Expanded access is currently available for this treatment.
Verified November 2016 by Amicus Therapeutics
Sponsor:
Information provided by (Responsible Party):
Amicus Therapeutics
ClinicalTrials.gov Identifier:
NCT01476163
First received: November 17, 2011
Last updated: November 9, 2016
Last verified: November 2016
  Purpose
This program allows physicians to request permission from Amicus Therapeutics (Amicus) for treatment access to migalastat hydrochloride (HCl) for specific adult patients with Fabry disease. Treatment is open label for 6 months with renewal every 6 months.

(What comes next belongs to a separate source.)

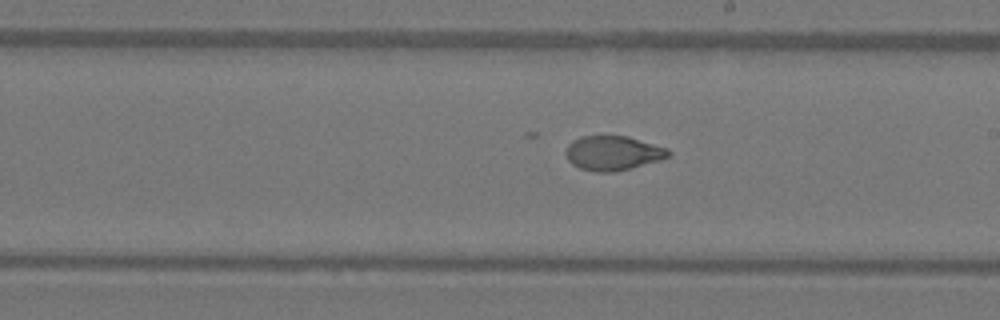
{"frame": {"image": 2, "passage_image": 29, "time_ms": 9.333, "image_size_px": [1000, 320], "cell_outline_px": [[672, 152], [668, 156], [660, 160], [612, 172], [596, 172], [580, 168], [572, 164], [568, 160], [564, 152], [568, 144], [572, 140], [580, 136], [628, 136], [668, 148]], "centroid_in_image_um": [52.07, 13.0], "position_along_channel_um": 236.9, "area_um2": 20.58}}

Condition Intervention Phase
Fabry Disease
Drug: migalastat HCl
Phase 3

Study Type: Expanded Access     What is Expanded Access?
Official Title: Physician Initiated Expanded Access Request for Treatment Use of Migalastat Hydrochloride (AT1001), an Investigational Treatment for Individual Patients With Fabry Disease (AT1001-188)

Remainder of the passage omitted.